Dubbing it the "Nihilistic Bull", Hartnett describes the current market as the consequence of a decade-long backdrop of Maximum Liquidity & Minimal Growth still Maximum Bullish, and more importantly, it has led to the value of US financial assets (Wall Street) now hitting an all time high 6.2X size of GDP (Main Street). In other words, not only is Wall Street now "even bigger to fail", but in its attempt to "fix" inequality, the Fed has made it greater than ever, and the now daily violence on America's streets is the most immediate consequence... if only those people protesting knew that they should target their anger not at the Capitol but the Marriner Eccles building.

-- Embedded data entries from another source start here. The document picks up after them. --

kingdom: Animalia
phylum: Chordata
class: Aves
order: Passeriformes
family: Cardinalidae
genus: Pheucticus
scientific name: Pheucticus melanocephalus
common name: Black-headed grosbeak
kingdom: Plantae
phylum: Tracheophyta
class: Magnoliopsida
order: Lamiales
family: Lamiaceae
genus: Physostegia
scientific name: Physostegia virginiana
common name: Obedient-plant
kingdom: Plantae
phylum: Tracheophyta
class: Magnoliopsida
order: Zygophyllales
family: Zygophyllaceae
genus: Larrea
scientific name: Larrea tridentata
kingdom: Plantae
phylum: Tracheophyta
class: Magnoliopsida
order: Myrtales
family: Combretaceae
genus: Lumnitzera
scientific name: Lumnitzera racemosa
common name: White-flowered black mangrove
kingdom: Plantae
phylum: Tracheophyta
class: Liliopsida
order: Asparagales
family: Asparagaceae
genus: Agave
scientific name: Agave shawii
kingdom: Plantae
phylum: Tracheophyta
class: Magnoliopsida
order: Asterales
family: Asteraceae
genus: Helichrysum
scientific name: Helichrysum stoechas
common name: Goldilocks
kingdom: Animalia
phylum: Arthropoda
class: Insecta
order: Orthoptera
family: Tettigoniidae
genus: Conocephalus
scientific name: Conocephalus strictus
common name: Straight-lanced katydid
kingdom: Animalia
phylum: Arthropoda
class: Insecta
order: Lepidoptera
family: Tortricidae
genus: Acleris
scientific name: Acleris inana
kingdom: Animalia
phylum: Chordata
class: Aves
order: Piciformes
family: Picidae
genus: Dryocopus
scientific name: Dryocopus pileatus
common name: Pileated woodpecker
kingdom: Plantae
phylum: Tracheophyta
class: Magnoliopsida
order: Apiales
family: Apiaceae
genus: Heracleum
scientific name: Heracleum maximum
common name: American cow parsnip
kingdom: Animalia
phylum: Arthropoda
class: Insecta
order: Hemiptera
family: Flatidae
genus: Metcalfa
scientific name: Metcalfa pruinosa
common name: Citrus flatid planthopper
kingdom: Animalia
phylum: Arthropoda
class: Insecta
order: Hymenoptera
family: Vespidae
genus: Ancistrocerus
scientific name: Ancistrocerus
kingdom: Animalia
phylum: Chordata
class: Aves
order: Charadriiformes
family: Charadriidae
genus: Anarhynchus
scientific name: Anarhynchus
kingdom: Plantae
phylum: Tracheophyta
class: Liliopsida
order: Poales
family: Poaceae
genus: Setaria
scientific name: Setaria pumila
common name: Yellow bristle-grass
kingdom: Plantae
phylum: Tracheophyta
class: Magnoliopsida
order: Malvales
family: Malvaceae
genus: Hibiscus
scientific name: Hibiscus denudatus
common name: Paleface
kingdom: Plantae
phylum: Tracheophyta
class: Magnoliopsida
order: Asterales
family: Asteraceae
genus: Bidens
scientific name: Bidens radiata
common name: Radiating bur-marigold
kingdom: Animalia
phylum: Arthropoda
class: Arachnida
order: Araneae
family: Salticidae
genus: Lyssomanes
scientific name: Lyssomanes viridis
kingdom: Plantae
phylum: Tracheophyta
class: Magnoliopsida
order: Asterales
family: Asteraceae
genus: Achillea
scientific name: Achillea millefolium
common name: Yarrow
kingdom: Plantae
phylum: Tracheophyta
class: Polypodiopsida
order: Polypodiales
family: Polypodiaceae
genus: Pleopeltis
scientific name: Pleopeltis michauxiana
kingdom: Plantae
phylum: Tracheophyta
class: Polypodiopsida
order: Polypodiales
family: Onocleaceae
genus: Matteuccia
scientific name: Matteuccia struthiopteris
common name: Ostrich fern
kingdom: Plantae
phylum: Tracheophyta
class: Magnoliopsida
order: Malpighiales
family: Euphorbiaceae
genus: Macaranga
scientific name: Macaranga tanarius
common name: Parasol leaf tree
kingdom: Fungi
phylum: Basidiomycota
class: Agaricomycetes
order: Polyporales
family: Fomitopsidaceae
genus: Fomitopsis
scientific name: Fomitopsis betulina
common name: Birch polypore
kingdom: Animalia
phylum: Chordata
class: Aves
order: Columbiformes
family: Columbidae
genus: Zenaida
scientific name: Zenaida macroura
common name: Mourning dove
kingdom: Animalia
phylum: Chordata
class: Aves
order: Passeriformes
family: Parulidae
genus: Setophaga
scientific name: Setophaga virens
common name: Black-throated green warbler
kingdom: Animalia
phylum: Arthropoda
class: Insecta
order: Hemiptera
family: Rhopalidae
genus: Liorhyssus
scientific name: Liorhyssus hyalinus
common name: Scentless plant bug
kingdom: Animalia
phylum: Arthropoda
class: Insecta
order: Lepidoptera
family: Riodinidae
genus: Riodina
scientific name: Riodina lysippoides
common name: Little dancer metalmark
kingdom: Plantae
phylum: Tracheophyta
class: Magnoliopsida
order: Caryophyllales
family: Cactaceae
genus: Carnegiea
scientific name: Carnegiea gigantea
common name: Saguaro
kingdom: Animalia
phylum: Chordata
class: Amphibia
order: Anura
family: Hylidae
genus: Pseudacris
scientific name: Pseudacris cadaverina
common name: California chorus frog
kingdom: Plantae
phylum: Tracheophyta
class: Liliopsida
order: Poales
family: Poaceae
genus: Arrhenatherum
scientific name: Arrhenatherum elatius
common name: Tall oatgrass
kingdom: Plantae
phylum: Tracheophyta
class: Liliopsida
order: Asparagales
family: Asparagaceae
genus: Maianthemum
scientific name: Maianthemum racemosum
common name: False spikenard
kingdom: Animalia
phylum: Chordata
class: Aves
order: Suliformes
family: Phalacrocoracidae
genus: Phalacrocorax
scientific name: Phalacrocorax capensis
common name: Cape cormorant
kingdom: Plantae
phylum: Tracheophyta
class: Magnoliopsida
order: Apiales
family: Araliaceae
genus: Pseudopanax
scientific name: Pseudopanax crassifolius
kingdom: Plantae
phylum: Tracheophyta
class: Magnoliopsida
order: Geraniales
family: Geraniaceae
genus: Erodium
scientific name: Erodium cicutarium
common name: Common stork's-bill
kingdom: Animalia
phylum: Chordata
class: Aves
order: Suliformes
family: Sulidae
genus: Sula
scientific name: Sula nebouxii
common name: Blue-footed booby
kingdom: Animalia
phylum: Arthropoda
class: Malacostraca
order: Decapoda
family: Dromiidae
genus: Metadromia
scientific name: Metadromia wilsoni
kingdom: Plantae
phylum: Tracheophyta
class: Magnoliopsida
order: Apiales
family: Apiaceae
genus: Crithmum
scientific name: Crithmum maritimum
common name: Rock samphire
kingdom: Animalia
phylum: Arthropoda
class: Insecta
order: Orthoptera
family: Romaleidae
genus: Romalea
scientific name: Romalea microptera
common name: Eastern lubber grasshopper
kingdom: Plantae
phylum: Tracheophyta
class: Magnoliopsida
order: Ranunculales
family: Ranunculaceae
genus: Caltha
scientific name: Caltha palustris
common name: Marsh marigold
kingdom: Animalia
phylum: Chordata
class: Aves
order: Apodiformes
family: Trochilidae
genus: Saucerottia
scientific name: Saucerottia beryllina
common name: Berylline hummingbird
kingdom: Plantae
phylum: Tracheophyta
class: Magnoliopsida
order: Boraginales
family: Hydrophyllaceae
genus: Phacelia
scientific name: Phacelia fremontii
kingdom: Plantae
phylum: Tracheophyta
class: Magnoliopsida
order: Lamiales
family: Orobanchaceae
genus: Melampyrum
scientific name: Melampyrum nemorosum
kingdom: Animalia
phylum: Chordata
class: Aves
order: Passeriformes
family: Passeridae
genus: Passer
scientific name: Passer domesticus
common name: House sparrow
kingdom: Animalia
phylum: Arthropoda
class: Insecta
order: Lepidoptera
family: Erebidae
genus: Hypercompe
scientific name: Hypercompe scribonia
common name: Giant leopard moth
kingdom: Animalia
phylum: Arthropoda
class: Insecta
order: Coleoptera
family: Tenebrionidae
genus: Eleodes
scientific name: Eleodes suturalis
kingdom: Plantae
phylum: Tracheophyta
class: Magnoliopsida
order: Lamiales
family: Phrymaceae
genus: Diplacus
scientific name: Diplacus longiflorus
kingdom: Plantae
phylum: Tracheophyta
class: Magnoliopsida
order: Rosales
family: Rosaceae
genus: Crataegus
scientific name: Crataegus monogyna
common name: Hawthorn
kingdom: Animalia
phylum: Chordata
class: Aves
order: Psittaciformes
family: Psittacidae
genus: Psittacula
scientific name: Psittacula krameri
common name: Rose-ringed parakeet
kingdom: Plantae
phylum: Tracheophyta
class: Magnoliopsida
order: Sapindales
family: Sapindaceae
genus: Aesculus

(Click on image to enlarge)

Going back to the chart above, and the market that spawned it, Hartnett writes that "nothing matters but liquidity...GDP loss of $10tn & US claims 53mn numbed by $21tn policy stimulus, $2bn per hour central bank asset purchases." Furthermore, according to the BofA credit strategist, "the structural view on low yields now shared by all...doesn’t mean to say it is wrong...but it’s inciting a bubble" which is why Hartnett is now confident that the scramble into all asset will not end until the S&P is at 4000, gold $3000, and oil $60, all of which are "probably inconsistent with 0% Treasury yields."